Task to carry out:
Each record that follows should be repeated exactly, minus any images.

Saved data entries

================================

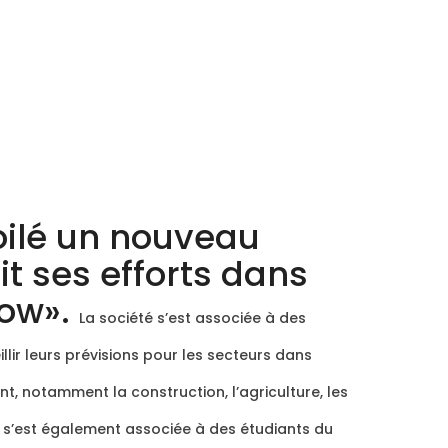
ilé un nouveau
it ses efforts dans
row».
La société s’est associée à des
lir leurs prévisions pour les secteurs dans
ent, notamment la construction, l’agriculture, les
e s’est également associée à des étudiants du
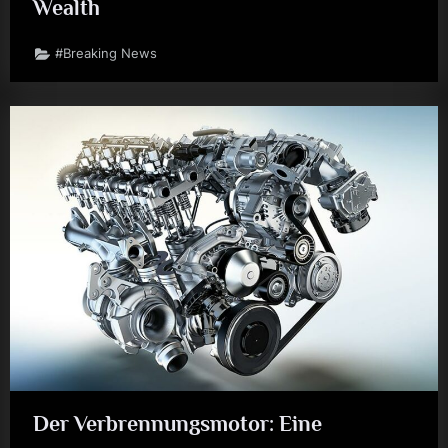
Wealth
#Breaking News
Der Verbrennungsmotor: Eine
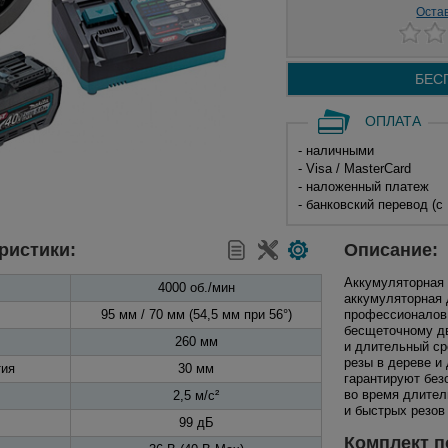
Оста
БЕС
ОПЛАТА
- наличными
- Visa / MasterCard
- наложенный платеж
- банковский перевод (с
ристики:
Описание:
Аккумуляторная
4000 об./мин
аккумуляторная 
95 мм / 70 мм (54,5 мм при 56°)
профессионалов
бесщеточному дв
260 мм
и длительный ср
резы в дереве и
тия
30 мм
гарантируют без
во время длител
2,5 м/с²
и быстрых резов
99 дБ
Комплект п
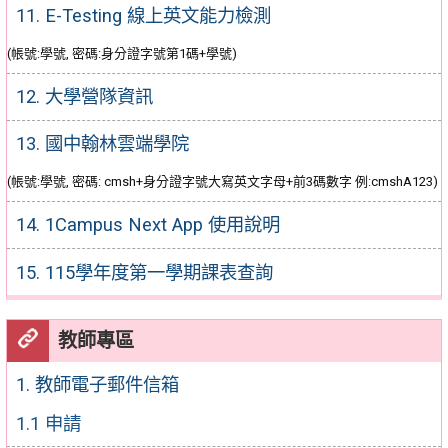
11. E-Testing 線上英文能力檢測
(帳號:學號, 密碼:身分證字號第1碼+學號)
12. 大學營隊資訊
13. 國中翰林雲端學院
(帳號:學號, 密碼: cmsh+身分證字號大寫英文字母+前3碼數字 例:cmshA123)
14. 1Campus Next App 使用說明
15. 115學年度第一學期課表查詢
教師專區
1. 教師電子郵件信箱
1.1 申請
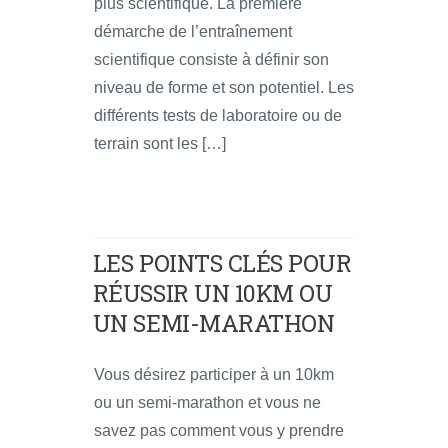
plus scientifique. La première
démarche de l’entraînement
scientifique consiste à définir son
niveau de forme et son potentiel. Les
différents tests de laboratoire ou de
terrain sont les […]
LES POINTS CLÉS POUR
RÉUSSIR UN 10KM OU
UN SEMI-MARATHON
Vous désirez participer à un 10km
ou un semi-marathon et vous ne
savez pas comment vous y prendre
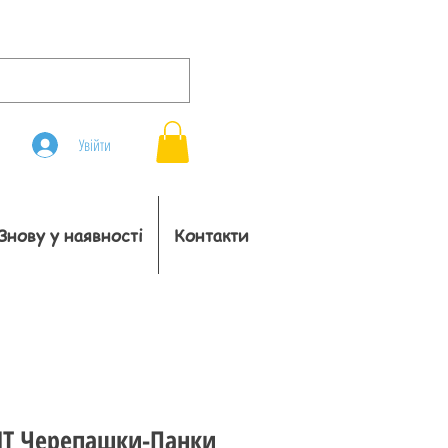
Увійти
Знову у наявності
Контакти
NT Черепашки-Панки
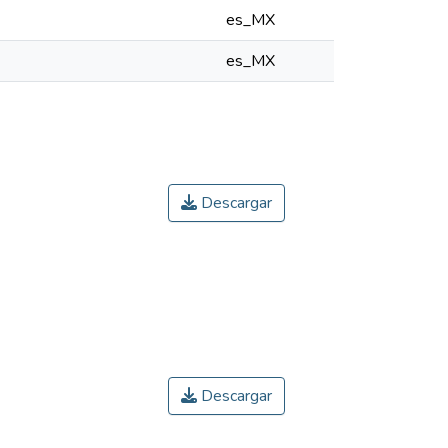
es_MX
es_MX
Descargar
Descargar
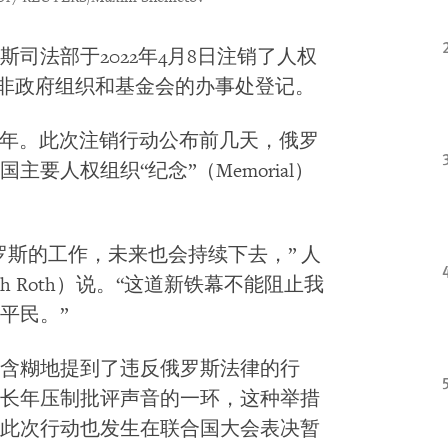
司法部于2022年4月8日注销了人权
国非政府组织和基金会的办事处登记。
0年。此次注销行动公布前几天，俄罗
要人权组织“纪念”（Memorial）
罗斯的工作，未来也会持续下去，” 人
h Roth）说。“这道新铁幕不能阻止我
平民。”
含糊地提到了违反俄罗斯法律的行
长年压制批评声音的一环，这种举措
此次行动也发生在联合国大会表决暂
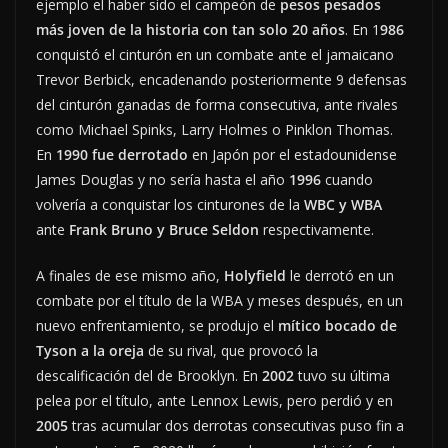
ejemplo el haber sido el campeón de
pesos pesados
más joven de la historia con tan solo 20 años
. En 1
986
conquistó el cinturón en un combate ante el jamaicano
Trevor Berbick, encadenando posteriormente 9 defensas
del cinturón ganadas de forma consecutiva, ante rivales
como Michael Spinks, Larry Holmes o Pinklon Thomas.
En
1990 fue derrotado
en Japón por el estadounidense
James Douglas y no sería hasta el año
1996
cuando
volvería a conquistar los cinturones de la
WBC y WBA
ante
Frank Bruno y Bruce Seldon
respectivamente.
A finales de ese mismo año,
Holyfield
le derrotó en un
combate por el título de la WBA y meses después, en un
nuevo enfrentamiento, se produjo el
mítico bocado de
Tyson a la oreja
de su rival, que provocó la
descalificación del de Brooklyn. En
2002
tuvo su última
pelea por el título, ante Lennox Lewis, pero perdió y en
2005
tras acumular dos derrotas consecutivas puso fin a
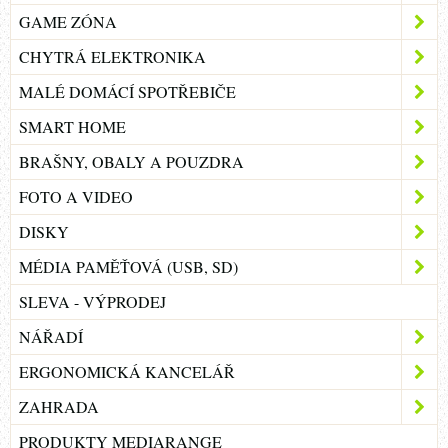
GAME ZÓNA
CHYTRÁ ELEKTRONIKA
MALÉ DOMÁCÍ SPOTŘEBIČE
SMART HOME
BRAŠNY, OBALY A POUZDRA
FOTO A VIDEO
DISKY
MÉDIA PAMĚŤOVÁ (USB, SD)
SLEVA - VÝPRODEJ
NÁŘADÍ
ERGONOMICKÁ KANCELÁŘ
ZAHRADA
PRODUKTY MEDIARANGE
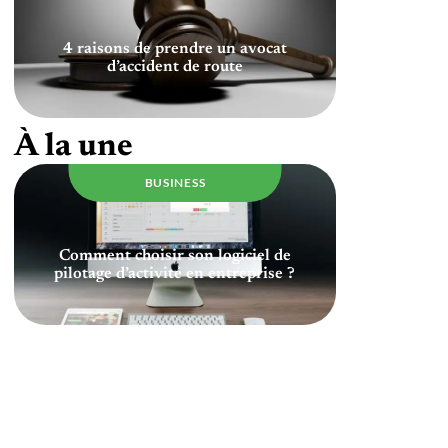
4 raisons de prendre un avocat
d’accident de route
À la une
BUSINESS
Comment choisir son logiciel de
pilotage d’activité en entreprise ?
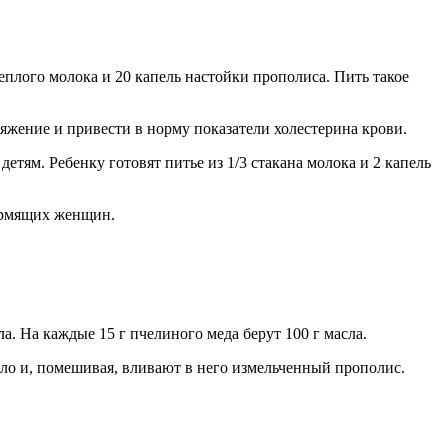
плого молока и 20 капель настойки прополиса. Пить такое
яжение и привести в норму показатели холестерина крови.
тям. Ребенку готовят питье из 1/3 стакана молока и 2 капель
ормящих женщин.
. На каждые 15 г пчелиного меда берут 100 г масла.
сло и, помешивая, вливают в него измельченный прополис.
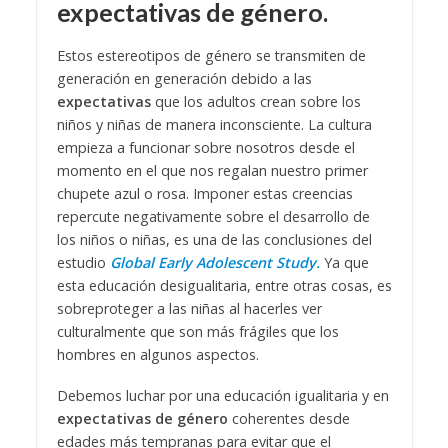
expectativas de género.
Estos estereotipos de género se transmiten de
generación en generación debido a las
expectativas
que los adultos crean sobre los
niños y niñas de manera inconsciente. La cultura
empieza a funcionar sobre nosotros desde el
momento en el que nos regalan nuestro primer
chupete azul o rosa. Imponer estas creencias
repercute negativamente sobre el desarrollo de
los niños o niñas, es una de las conclusiones del
estudio
Global Early Adolescent Study.
Ya que
esta educación desigualitaria, entre otras cosas, es
sobreproteger a las niñas al hacerles ver
culturalmente que son más frágiles que los
hombres en algunos aspectos.
Debemos luchar por una educación igualitaria y en
expectativas de género
coherentes desde
edades más tempranas para evitar que el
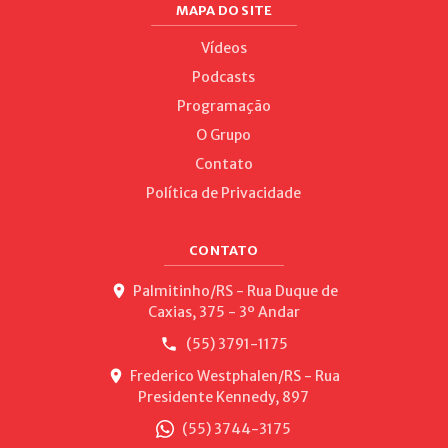
MAPA DO SITE
Vídeos
Podcasts
Programação
O Grupo
Contato
Política de Privacidade
CONTATO
Palmitinho/RS - Rua Duque de
Caxias, 375 - 3º Andar
(55) 3791-1175
Frederico Westphalen/RS - Rua
Presidente Kennedy, 897
(55) 3744-3175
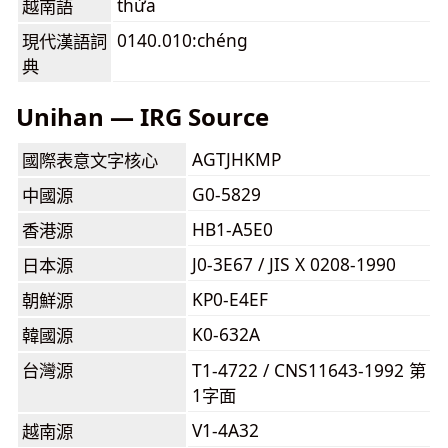
thừa
越南語
0140.010:chéng
現代漢語詞
典
Unihan — IRG Source
AGTJHKMP
國際表意文字核心
G0-5829
中國源
HB1-A5E0
香港源
J0-3E67 / JIS X 0208-1990
日本源
KP0-E4EF
朝鮮源
K0-632A
韓國源
台灣源
T1-4722 / CNS11643-1992 第
1字面
V1-4A32
越南源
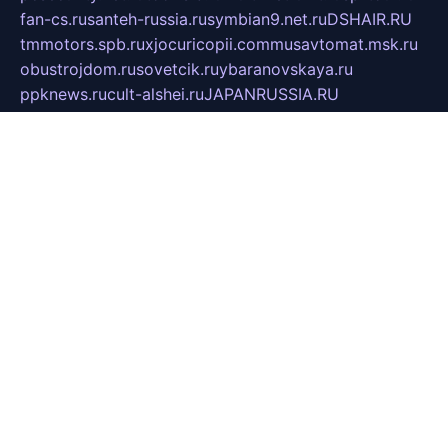
fan-cs.ru
santeh-russia.ru
symbian9.net.ru
DSHAIR.RU
tmmotors.spb.ru
xjocuricopii.com
musavtomat.msk.ru
obustrojdom.ru
sovetcik.ru
ybaranovskaya.ru
ppknews.ru
cult-alshei.ru
JAPANRUSSIA.RU
proekciyamebel.ru
imper-finans.ru
rim.org.ru
glamourai.ru
brassminus.ru
zabor-pro.ru
ftn.pp.ru
dorogoe58.ru
laimengpacker.ru
kuzova-zapchasti.ru
sageerp.ru
taxodrom.ru
dsrazvitie.ru
hardcity.net.ru
ratinghomegames.ru
topservice25.ru
gubernyan.ru
gtglasslined.ru
ii4.ru
tssport.spb.ru
andorra24.com
blackwallstreet.ru
oboimos.ru
optim-doors.com.ru
ikuch.ru
nycr.org.ru
npa21.ru
vremya-ch.spb.ru
desert000.ru
ivtorgi.ru
ifiori.ru
catalog-statei.ru
dcv.org.ru
spetsmaster174.ru
ipkameryhiseeu.ru
dum26.ru
ruspol.spb.ru
fr-opendp.ru
kam-solnyshko.ru
cheyenne-arapaho.ru
sevzapmetal.spb.ru
ted-lapidus.spb.ru
parasite-eliminator.ru
sigma-complete.ru
modernworld.ru
dama-moda.ru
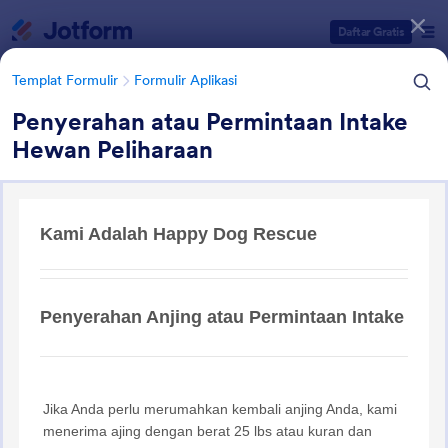
Dialog dimulai
Daftar Gratis
Templat Formulir
Formulir Aplikasi
Penyerahan atau Permintaan Intake
Hewan Peliharaan
Kategori Templat Formulir
Templat Formulir
Formulir Aplikasi
Template Formulir Aplikasi
Adopsi Hewan Peliharaan
1 Template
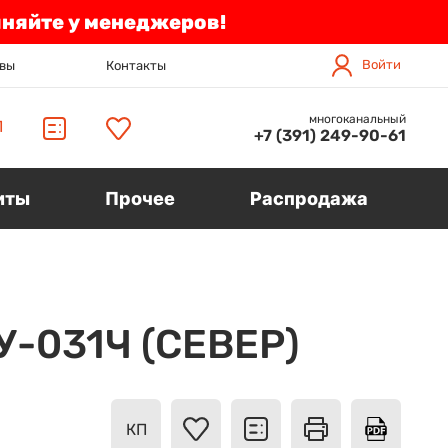
чняйте у менеджеров!
Войти
вы
Контакты
многоканальный
П
+7 (391) 249-90-61
иты
Прочее
Распродажа
У-031Ч (СЕВЕР)
КП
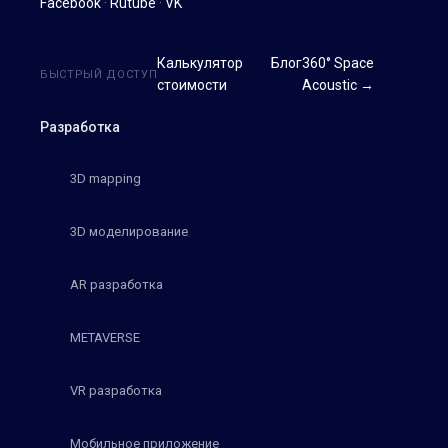
Facebook
·
Rutube
·
VK
Калькулятор
Блог
360° Space
БЫСТРЫЙ ДОСТУП
стоимости
Acoustic →
Разработка
3D mapping
3D моделирование
AR разработка
METAVERSE
VR разработка
Мобильное приложение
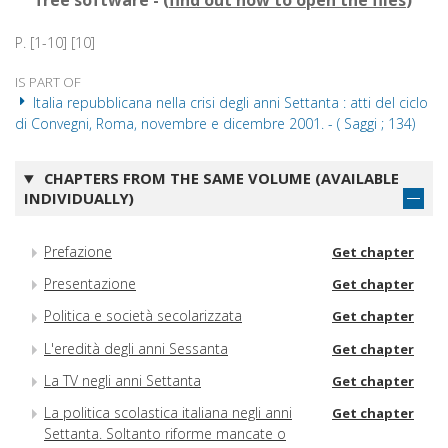
free software - (
find out how to open the files
)
P. [1-10] [10]
IS PART OF
Italia repubblicana nella crisi degli anni Settanta : atti del ciclo
di Convegni, Roma, novembre e dicembre 2001. - ( Saggi ; 134)
CHAPTERS FROM THE SAME VOLUME (AVAILABLE
INDIVIDUALLY)
Prefazione
Get chapter
Presentazione
Get chapter
Politica e società secolarizzata
Get chapter
L'eredità degli anni Sessanta
Get chapter
La TV negli anni Settanta
Get chapter
La politica scolastica italiana negli anni
Get chapter
Settanta. Soltanto riforme mancate o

================================

Solution to the problem:
ilé un nouveau
it ses efforts dans
row».
La société s’est associée à des
lir leurs prévisions pour les secteurs dans
ent, notamment la construction, l’agriculture, les
e s’est également associée à des étudiants du
Wealth
#Breaking News
Der Verbrennungsmotor: Eine
Оста
БЕС
ОПЛАТА
- наличными
- Visa / MasterCard
- наложенный платеж
- банковский перевод (с
ристики:
Описание:
Аккумуляторная
4000 об./мин
аккумуляторная 
95 мм / 70 мм (54,5 мм при 56°)
профессионалов
бесщеточному дв
260 мм
и длительный ср
резы в дереве и
тия
30 мм
гарантируют без
во время длител
2,5 м/с²
и быстрых резов
99 дБ
Комплект п
11. E-Testing 線上英文能力檢測
(帳號:學號, 密碼:身分證字號第1碼+學號)
12. 大學營隊資訊
13. 國中翰林雲端學院
(帳號:學號, 密碼: cmsh+身分證字號大寫英文字母+前3碼數字 例:cmshA123)
14. 1Campus Next App 使用說明
15. 115學年度第一學期課表查詢
教師專區
1. 教師電子郵件信箱
1.1 申請
plus scientifique. La première
démarche de l’entraînement
scientifique consiste à définir son
niveau de forme et son potentiel. Les
différents tests de laboratoire ou de
terrain sont les […]
LES POINTS CLÉS POUR
RÉUSSIR UN 10KM OU
UN SEMI-MARATHON
Vous désirez participer à un 10km
ou un semi-marathon et vous ne
savez pas comment vous y prendre
Увійти
Знову у наявності
Контакти
NT Черепашки-Панки
es_MX
es_MX
Descargar
Descargar
司法部于2022年4月8日注销了人权
国非政府组织和基金会的办事处登记。
0年。此次注销行动公布前几天，俄罗
要人权组织“纪念”（Memorial）
罗斯的工作，未来也会持续下去，” 人
h Roth）说。“这道新铁幕不能阻止我
平民。”
含糊地提到了违反俄罗斯法律的行
长年压制批评声音的一环，这种举措
此次行动也发生在联合国大会表决暂
ejemplo el haber sido el campeón de
pesos pesados
más joven de la historia con tan solo 20 años
. En 1
986
conquistó el cinturón en un combate ante el jamaicano
Trevor Berbick, encadenando posteriormente 9 defensas
del cinturón ganadas de forma consecutiva, ante rivales
como Michael Spinks, Larry Holmes o Pinklon Thomas.
En
1990 fue derrotado
en Japón por el estadounidense
James Douglas y no sería hasta el año
1996
cuando
volvería a conquistar los cinturones de la
WBC y WBA
ante
Frank Bruno y Bruce Seldon
respectivamente.
A finales de ese mismo año,
Holyfield
le derrotó en un
combate por el título de la WBA y meses después, en un
nuevo enfrentamiento, se produjo el
mítico bocado de
Tyson a la oreja
de su rival, que provocó la
descalificación del de Brooklyn. En
2002
tuvo su última
pelea por el título, ante Lennox Lewis, pero perdió y en
2005
tras acumular dos derrotas consecutivas puso fin a
GAME ZÓNA
CHYTRÁ ELEKTRONIKA
MALÉ DOMÁCÍ SPOTŘEBIČE
SMART HOME
BRAŠNY, OBALY A POUZDRA
FOTO A VIDEO
DISKY
MÉDIA PAMĚŤOVÁ (USB, SD)
SLEVA - VÝPRODEJ
NÁŘADÍ
ERGONOMICKÁ KANCELÁŘ
ZAHRADA
PRODUKTY MEDIARANGE
4 raisons de prendre un avocat
d’accident de route
À la une
BUSINESS
Comment choisir son logiciel de
pilotage d’activité en entreprise ?
плого молока и 20 капель настойки прополиса. Пить такое
яжение и привести в норму показатели холестерина крови.
тям. Ребенку готовят питье из 1/3 стакана молока и 2 капель
ормящих женщин.
. На каждые 15 г пчелиного меда берут 100 г масла.
сло и, помешивая, вливают в него измельченный прополис.
expectativas de género.
Estos estereotipos de género se transmiten de
generación en generación debido a las
expectativas
que los adultos crean sobre los
niños y niñas de manera inconsciente. La cultura
empieza a funcionar sobre nosotros desde el
momento en el que nos regalan nuestro primer
chupete azul o rosa. Imponer estas creencias
repercute negativamente sobre el desarrollo de
los niños o niñas, es una de las conclusiones del
estudio
Global Early Adolescent Study.
Ya que
esta educación desigualitaria, entre otras cosas, es
sobreproteger a las niñas al hacerles ver
culturalmente que son más frágiles que los
hombres en algunos aspectos.
Debemos luchar por una educación igualitaria y en
expectativas de género
coherentes desde
edades más tempranas para evitar que el
MAPA DO SITE
Vídeos
Podcasts
Programação
O Grupo
Contato
Política de Privacidade
CONTATO
Palmitinho/RS - Rua Duque de
Caxias, 375 - 3º Andar
(55) 3791-1175
Frederico Westphalen/RS - Rua
Presidente Kennedy, 897
(55) 3744-3175
thừa
越南語
0140.010:chéng
現代漢語詞
典
Unihan — IRG Source
AGTJHKMP
國際表意文字核心
G0-5829
中國源
HB1-A5E0
香港源
J0-3E67 / JIS X 0208-1990
日本源
KP0-E4EF
朝鮮源
K0-632A
韓國源
台灣源
T1-4722 / CNS11643-1992 第
1字面
V1-4A32
越南源
fan-cs.ru
santeh-russia.ru
symbian9.net.ru
DSHAIR.RU
tmmotors.spb.ru
xjocuricopii.com
musavtomat.msk.ru
obustrojdom.ru
sovetcik.ru
ybaranovskaya.ru
ppknews.ru
cult-alshei.ru
JAPANRUSSIA.RU
proekciyamebel.ru
imper-finans.ru
rim.org.ru
glamourai.ru
brassminus.ru
zabor-pro.ru
ftn.pp.ru
dorogoe58.ru
laimengpacker.ru
kuzova-zapchasti.ru
sageerp.ru
taxodrom.ru
dsrazvitie.ru
hardcity.net.ru
ratinghomegames.ru
topservice25.ru
gubernyan.ru
gtglasslined.ru
ii4.ru
tssport.spb.ru
andorra24.com
blackwallstreet.ru
oboimos.ru
optim-doors.com.ru
ikuch.ru
nycr.org.ru
npa21.ru
vremya-ch.spb.ru
desert000.ru
ivtorgi.ru
ifiori.ru
catalog-statei.ru
dcv.org.ru
spetsmaster174.ru
ipkameryhiseeu.ru
dum26.ru
ruspol.spb.ru
fr-opendp.ru
kam-solnyshko.ru
cheyenne-arapaho.ru
sevzapmetal.spb.ru
ted-lapidus.spb.ru
parasite-eliminator.ru
sigma-complete.ru
modernworld.ru
dama-moda.ru
Dialog dimulai
Daftar Gratis
Templat Formulir
Formulir Aplikasi
Penyerahan atau Permintaan Intake
Hewan Peliharaan
Kategori Templat Formulir
Templat Formulir
Formulir Aplikasi
Template Formulir Aplikasi
Adopsi Hewan Peliharaan
1 Template
чняйте у менеджеров!
Войти
вы
Контакты
многоканальный
П
+7 (391) 249-90-61
иты
Прочее
Распродажа
У-031Ч (СЕВЕР)
КП
Facebook
·
Rutube
·
VK
Калькулятор
Блог
360° Space
БЫСТРЫЙ ДОСТУП
стоимости
Acoustic →
Разработка
3D mapping
3D моделирование
AR разработка
METAVERSE
VR разработка
Мобильное приложение
free software - (
find out how to open the files
)
P. [1-10] [10]
IS PART OF
Italia repubblicana nella crisi degli anni Settanta : atti del ciclo
di Convegni, Roma, novembre e dicembre 2001. - ( Saggi ; 134)
CHAPTERS FROM THE SAME VOLUME (AVAILABLE
INDIVIDUALLY)
Prefazione
Get chapter
Presentazione
Get chapter
Politica e società secolarizzata
Get chapter
L'eredità degli anni Sessanta
Get chapter
La TV negli anni Settanta
Get chapter
La politica scolastica italiana negli anni
Get chapter
Settanta. Soltanto riforme mancate o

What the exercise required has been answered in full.